The history of this place begins with Joseph Slater, who around 1861 bought Ford’s Mill, located on Paterson-Hamburg Turnpike near the intersection of Newark-Pompton Turnpike. That mill became Slater’s Mill, which processed felt for hats. A relative (brother? Don’t know yet) named Otis built a house across the intersection on the southeast corner.
I don’t know anything about the intervening period, but at some point in the 1920s the house was purchased by a German immigrant named Joseph Scherer. He turned the place into a restaurant/guest house he named “Scherer’s Inn”. Scherer and his family — a wife, four (or five) children, and some others — lived there as well as ran it.
I haven’t delved deeply into the Scherer family, but I know Joe Scherer was born about 1880. At the time the next owner, Bert N. Lamb, took over about 1941, Joe would have been about 60, and probably ready to retire after four decades or so of running an inn.
Bert Lamb, a New York entrepreneur, renamed it “Bert N. Lamb’s Riverdale Lodge”, and held a glorious grand opening on May 20, 1942. The place was open from 2 p.m. “until closing” and offered a buffet lunch and barbecue, accompanied by the sounds of Harold G. Hoffman’s band.
At some point — I want to say the 1970s, but perhaps earlier — the decision was made to widen that portion of the Newark-Pompton Turnpike. That spelled the end for the venerable old house. Today, the site is occupied by a gas station.
The area of the intersection of Paterson-Hamburg Turnpike and Newark-Pompton Turnpike has hosted a variety of businesses since the 18th Century. We don’t know about all of them, but here’s the story of a car dealership.
In the 1930s, this building housed Guy Cook Motors, which sold Hudson motor cars.
The company, founded in 1909, was named for Joseph L. Hudson, a Detroit department store entrepreneur and founder of Hudson’s Department Store. The company’s goal was to produce an motor car which would sell for less than $1,000 (roughly $25,000 today). It was a successful venture that lasted decades, and spawned dealerships all over — including Riverdale.
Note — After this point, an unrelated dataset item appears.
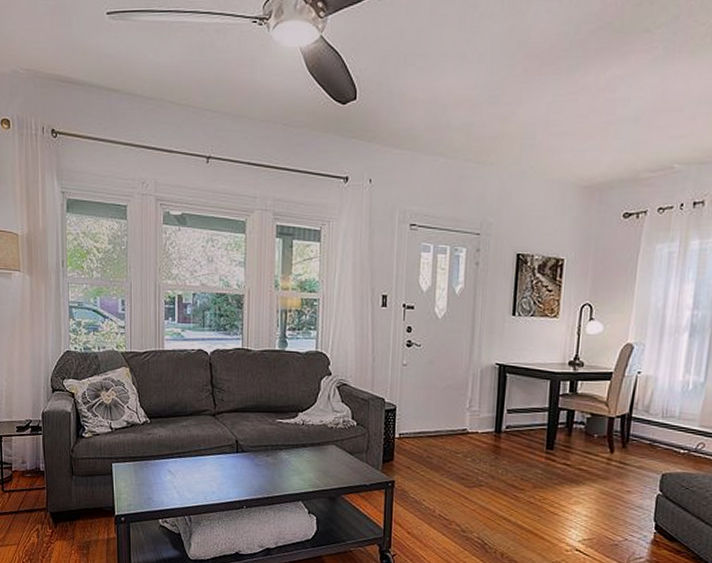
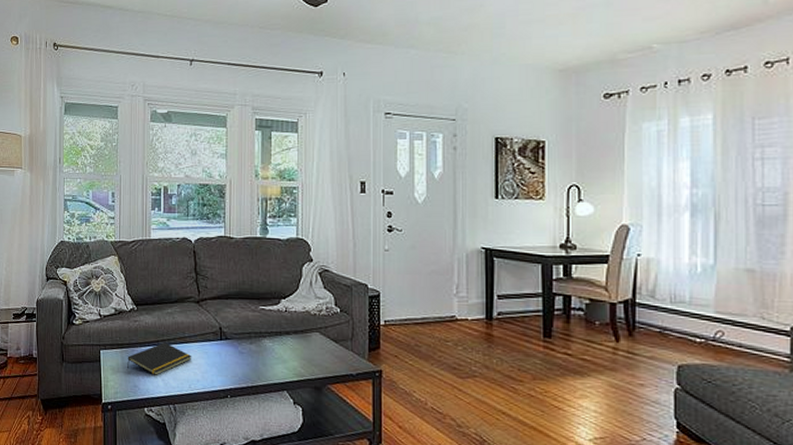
notepad: none [141,455,208,488] -> present [127,342,192,375]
By the mid-1950s, Hudson was acquired by Nash-Kelvinator, which manufactured Nash and Rambler automobiles, and re-branded as American Motors. Their Hudson Ramblers continued to sell well. At some point, likely in the late 1950s or early 1960s, Guy Cook Motors, too, was re-branded as Riverdale Rambler. (This is a terrific photo, taken from the same angle as the 1930s photo.)
The Rambler American continued to sell well as an affordable ‘compact’ auto. Wikipedia notes that “The compact Rambler American was most often the lowest priced car built in the U.S. It was popular for its economy in ownership, as was proven by numerous Mobilgas Economy Run championships. After an optional second-generation AMC V8 engine was added in 1966, it also became known as a powerful compact performance model…”
By the early 1970s, the building had been converted into a general-purpose auto-parts store called Auto Trade Town.
The lot at 72 Hamburg Turnpike, today, is home to a strip mall.